» TASK INPUT:

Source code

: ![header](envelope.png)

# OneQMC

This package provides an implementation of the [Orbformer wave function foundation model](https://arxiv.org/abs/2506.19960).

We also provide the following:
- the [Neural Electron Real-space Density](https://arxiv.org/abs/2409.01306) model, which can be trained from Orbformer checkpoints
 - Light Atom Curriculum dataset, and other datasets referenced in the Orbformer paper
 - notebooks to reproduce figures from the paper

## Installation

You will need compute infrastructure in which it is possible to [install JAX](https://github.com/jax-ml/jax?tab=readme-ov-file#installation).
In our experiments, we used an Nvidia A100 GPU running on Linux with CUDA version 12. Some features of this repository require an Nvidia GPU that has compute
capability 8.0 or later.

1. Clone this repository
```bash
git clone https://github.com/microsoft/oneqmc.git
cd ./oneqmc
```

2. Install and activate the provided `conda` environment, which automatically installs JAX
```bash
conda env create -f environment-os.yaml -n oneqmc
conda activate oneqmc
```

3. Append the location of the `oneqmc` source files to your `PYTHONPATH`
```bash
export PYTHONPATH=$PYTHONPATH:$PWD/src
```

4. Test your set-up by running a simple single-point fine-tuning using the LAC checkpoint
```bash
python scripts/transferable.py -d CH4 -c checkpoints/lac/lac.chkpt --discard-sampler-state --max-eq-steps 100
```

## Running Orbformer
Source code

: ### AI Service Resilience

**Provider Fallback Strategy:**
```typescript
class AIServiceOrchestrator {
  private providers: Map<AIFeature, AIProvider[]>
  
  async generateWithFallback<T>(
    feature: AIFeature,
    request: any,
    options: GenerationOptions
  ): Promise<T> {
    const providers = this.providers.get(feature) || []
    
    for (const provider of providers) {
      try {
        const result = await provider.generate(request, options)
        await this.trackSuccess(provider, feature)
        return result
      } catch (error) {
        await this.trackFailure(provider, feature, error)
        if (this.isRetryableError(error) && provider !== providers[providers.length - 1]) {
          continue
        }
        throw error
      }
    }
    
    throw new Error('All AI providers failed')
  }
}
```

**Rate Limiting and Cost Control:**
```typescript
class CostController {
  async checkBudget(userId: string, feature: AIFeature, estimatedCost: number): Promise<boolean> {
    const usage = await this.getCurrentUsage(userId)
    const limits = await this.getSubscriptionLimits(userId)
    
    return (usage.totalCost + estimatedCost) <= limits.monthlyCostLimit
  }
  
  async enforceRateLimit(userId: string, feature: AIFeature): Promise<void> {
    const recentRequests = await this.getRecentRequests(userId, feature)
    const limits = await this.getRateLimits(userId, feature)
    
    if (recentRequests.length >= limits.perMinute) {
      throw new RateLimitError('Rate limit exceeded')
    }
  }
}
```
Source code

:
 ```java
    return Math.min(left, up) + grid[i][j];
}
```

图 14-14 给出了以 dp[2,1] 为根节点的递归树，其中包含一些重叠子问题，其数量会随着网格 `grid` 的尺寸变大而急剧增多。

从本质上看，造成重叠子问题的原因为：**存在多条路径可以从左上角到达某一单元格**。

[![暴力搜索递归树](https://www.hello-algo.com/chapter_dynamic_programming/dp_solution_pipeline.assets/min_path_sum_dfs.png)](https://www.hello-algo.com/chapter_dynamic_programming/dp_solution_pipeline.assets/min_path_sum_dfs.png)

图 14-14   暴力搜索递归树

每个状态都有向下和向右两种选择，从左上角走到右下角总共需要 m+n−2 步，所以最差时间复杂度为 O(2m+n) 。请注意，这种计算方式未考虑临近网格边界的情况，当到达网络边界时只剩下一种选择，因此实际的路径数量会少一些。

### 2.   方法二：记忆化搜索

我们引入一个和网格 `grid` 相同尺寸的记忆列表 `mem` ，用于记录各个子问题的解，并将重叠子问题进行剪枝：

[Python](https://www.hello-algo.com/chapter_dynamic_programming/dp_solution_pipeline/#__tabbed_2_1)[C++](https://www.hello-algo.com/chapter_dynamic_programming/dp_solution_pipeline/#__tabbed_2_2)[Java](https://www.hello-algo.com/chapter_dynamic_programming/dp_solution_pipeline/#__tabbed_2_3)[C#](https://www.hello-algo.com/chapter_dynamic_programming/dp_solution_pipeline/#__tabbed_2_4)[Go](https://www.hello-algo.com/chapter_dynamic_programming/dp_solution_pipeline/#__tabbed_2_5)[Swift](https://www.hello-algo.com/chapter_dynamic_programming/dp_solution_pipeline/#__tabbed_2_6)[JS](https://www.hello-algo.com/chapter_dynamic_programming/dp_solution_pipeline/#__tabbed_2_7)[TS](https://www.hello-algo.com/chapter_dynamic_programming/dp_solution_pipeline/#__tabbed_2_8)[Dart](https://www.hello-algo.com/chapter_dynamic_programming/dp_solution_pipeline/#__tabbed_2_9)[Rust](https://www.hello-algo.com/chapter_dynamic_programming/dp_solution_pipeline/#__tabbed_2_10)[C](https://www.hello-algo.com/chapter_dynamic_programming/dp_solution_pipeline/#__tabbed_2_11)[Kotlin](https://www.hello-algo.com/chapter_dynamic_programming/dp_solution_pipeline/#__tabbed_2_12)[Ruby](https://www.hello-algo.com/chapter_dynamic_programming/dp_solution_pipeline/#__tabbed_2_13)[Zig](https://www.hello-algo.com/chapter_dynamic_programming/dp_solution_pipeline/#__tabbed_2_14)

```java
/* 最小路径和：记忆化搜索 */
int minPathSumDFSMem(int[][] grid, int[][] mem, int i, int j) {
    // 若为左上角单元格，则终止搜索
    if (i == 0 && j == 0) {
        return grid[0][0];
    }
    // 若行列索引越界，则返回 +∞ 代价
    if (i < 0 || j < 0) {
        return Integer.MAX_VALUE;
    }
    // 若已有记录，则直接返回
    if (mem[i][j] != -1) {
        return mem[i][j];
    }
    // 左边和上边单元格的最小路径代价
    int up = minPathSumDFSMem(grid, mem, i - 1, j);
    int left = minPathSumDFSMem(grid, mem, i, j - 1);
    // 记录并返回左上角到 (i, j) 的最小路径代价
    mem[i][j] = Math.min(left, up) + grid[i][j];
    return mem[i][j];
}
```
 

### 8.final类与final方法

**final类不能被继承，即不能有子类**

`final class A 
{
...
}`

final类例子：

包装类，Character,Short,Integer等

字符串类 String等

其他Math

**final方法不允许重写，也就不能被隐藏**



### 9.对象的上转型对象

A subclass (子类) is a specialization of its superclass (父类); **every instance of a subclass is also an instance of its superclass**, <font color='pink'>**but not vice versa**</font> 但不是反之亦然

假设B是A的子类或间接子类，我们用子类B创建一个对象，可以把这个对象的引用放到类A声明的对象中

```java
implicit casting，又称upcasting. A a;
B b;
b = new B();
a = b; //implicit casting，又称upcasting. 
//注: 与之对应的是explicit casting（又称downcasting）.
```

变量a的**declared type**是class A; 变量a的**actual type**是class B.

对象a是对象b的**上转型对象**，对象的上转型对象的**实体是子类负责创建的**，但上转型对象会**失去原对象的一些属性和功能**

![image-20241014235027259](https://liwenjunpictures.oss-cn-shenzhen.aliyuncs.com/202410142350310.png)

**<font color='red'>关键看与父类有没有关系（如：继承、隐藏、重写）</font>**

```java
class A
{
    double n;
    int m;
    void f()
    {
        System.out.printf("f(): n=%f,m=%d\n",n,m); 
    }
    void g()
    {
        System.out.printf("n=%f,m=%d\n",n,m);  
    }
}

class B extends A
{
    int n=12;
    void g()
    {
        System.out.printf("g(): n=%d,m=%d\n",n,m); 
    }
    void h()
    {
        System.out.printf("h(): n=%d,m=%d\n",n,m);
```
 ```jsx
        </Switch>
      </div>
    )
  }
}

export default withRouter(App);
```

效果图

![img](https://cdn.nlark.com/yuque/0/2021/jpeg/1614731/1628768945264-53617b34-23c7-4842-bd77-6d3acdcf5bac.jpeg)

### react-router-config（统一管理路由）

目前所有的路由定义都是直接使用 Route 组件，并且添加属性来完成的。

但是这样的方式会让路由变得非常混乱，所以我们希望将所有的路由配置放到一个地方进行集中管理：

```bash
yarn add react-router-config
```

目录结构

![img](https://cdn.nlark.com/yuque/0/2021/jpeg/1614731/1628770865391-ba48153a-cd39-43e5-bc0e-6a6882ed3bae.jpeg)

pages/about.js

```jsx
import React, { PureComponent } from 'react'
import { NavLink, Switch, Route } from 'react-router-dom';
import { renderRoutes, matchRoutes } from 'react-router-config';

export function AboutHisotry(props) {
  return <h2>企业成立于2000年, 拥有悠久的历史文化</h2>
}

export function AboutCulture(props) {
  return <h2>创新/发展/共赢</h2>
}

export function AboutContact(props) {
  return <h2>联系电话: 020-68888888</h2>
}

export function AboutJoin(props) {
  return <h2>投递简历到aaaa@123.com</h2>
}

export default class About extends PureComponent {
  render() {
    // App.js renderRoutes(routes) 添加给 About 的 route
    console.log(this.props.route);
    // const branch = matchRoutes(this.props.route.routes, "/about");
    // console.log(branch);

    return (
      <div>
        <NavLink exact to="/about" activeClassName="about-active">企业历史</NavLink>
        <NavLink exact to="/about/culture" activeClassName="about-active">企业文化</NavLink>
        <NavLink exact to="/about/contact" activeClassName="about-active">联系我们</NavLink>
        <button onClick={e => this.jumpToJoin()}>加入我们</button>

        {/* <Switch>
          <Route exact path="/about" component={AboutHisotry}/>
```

» TRY IT: A single number is expected: the count of lines in the preceding entries that contain "minPathSumDFSMem".

» WRITTEN RESPONSE: 3